** WHAT NEEDS TO BE DONE **
Please reproduce every line of the records below word for word, leaving out the pictures.
%%
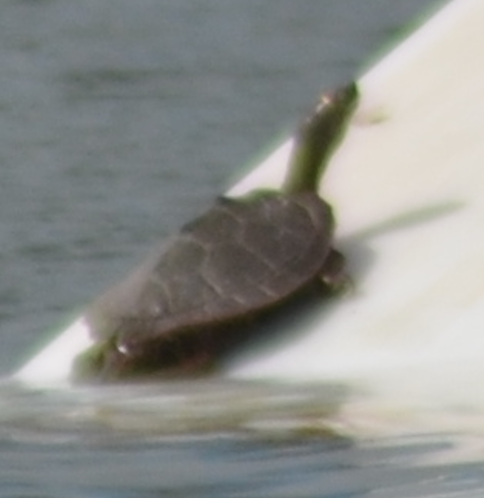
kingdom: Animalia
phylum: Chordata
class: Testudines
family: Emydidae
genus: Graptemys
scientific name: Graptemys pseudogeographica
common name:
%%
** RESULT OF THIS TASK **
kingdom: Animalia
phylum: Chordata
class: Testudines
family: Emydidae
genus: Graptemys
scientific name: Graptemys pseudogeographica
common name:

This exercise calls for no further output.